悪魔のように速く、自らの意思を持つように走り、選び抜かれたドライバーが運転するZと。ノーマルのZでは全く次元が違いますが。昔のフェアレディZを知るには。近所のオヤジの話の方が解り易いと思います。



フェアレディZ、エス・サンマルは、こんな車だったのです。
外観
4115×1630×1285(mm)のボディは小さく重量も約1t
S30といっても昭和48年前期までと後期でテールランプとダッシュボード、シートの形状が異なります。悪魔のZは初期型で私のは後期の物です。
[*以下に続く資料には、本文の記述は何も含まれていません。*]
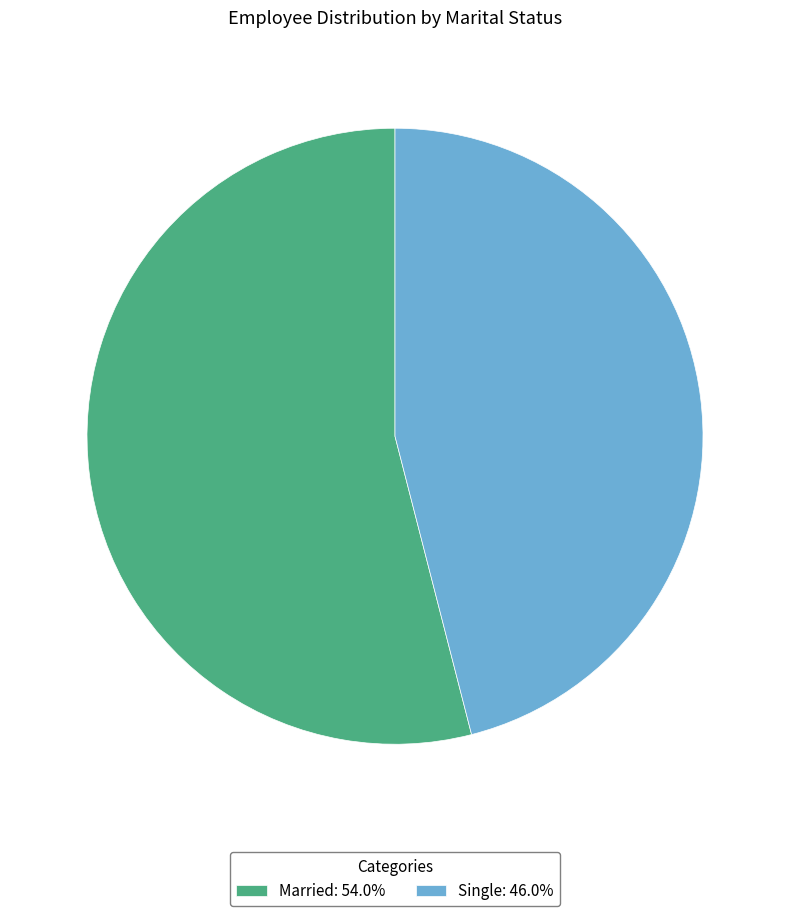

Count the number of slices in the pie.

2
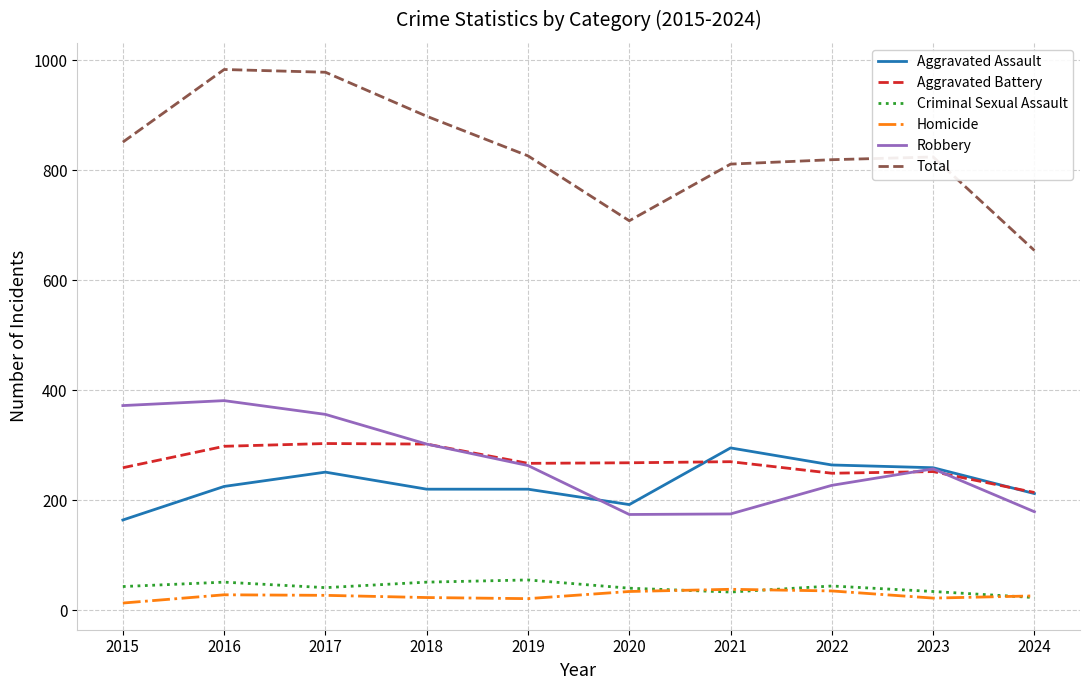

In Criminal Sexual Assault, how many points are higher than both neighbors (excluding endpoints)?

3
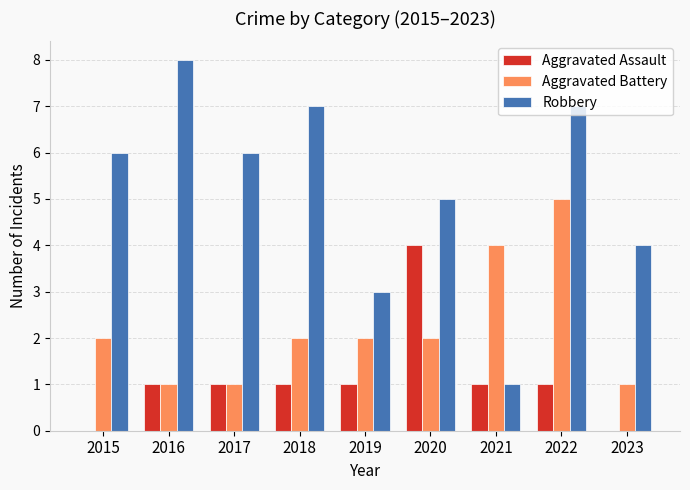

At which category is the sum across all series the highest?

2022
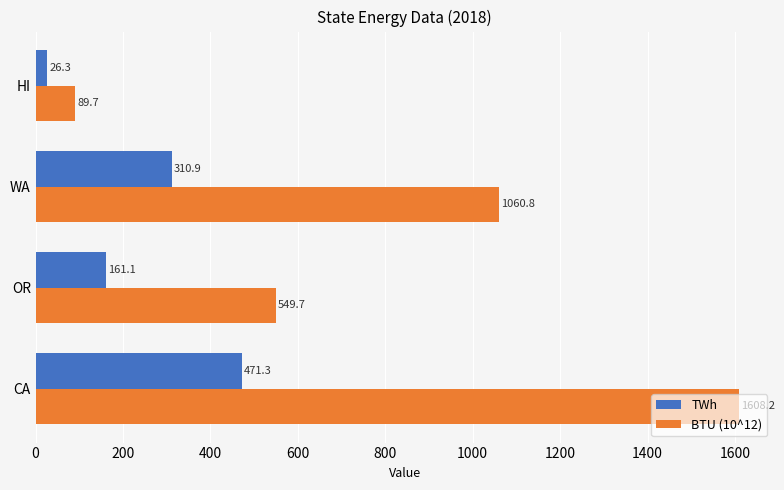

Which series has the largest range (max minus min)?

BTU (10^12)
シートに座り前を見ると、黒のダッシュボードに深く埋め込まれたスピードメーターとタコメーターが特徴的です。そして、シフトレバーの左側にある小さなレバー(チョーク)を、一杯に引きエンジンスタート。ギヤを1速に入れ加速すると。リヤタイヤ近くに座るドライバーは沈み込み、反対に長いノーズが持ち上がり。ノーマルのゴーッという排気音も手伝い。まるでジェット機が離陸するような印象で加速します。

ステアリング機構は、ラック&ピニオンで。中央付近が全く反応のない、慣れないと不思議な感じがする遊びの部分で。パワーアシストの無いステアリングは、やたら重く。据え切りが大変な車でした。駐車場等で、ハンドルを切っている際に、穴や石でタイヤの向きを変えられると。いきなりハンドルが戻され、手首が痛くなる事も度々で。腕に力を入れているもののハンドルの動きに、あまり逆らわない習慣が出来ました。そんなクセのあるステアリングでしたが。S130でパワーステアリングを選べるようになり。ATトランスミッションを選んだのに「俺、死にたくないから、パワーステアリングは付けない。」と言うほど。ラック&ピニオンのステアリングの虜になっていたのです。



取り回し
見た目通り。取り回しの楽な車ではありませんでした。重いハンドルに加え。長いノーズは、先端の下がった部分が全く見えないので「どうせ見えないんだから。」と言って勘だけで走っていました。そして、その長いノーズが邪魔になるのは。路地から見通しの悪い幹線道路に出る際では、左右確認が出来る頃には1車線のほとんどを塞いでいる為。気持的に10cm位づつ出さなくてはならないのです。また、駐車場等でハンドルを切りながらバックする際には。後ろよりも、左右に大きく振れる長いノーズに気を使いました。そして、急な上り坂の頂上では長いノーズが大きな壁になり。恐る恐る進むか。運を天に任せて、突っ切るかでした。
S30の頃。U君のフェローMAX(当時軽最強と言われていた車)と、小金井の裏道を、よく走っていました。もちろん地元のU君が先導してくれました。しかし、U君は、小さな車体を生かし。狭い裏道を右に左にスイスイと走るのです。私は電柱やゴミ箱を避けながら道幅を、一杯に使い追いかけました。(直線が少ない為、最高50km/h程度なので、ほとんど1速で走るのです。)そして小川を渡る少し高くなった橋では、長いノーズで前が見えなくなる為。U君の車が橋を渡り車1台分通り過ぎた事を確認してから橋を渡りました。路地では、なんとかついていくものの、路地から幹線道路に出る為の安全確認が出来た頃には。U君は、遥か彼方に行っていました。



そんな扱いにくさもある車でしたが。慣れてしまえば。乗る度に感動を与えてくれました。次回からは、湾岸ミッドナイトを見て思い出した。かなり次元の低い話です。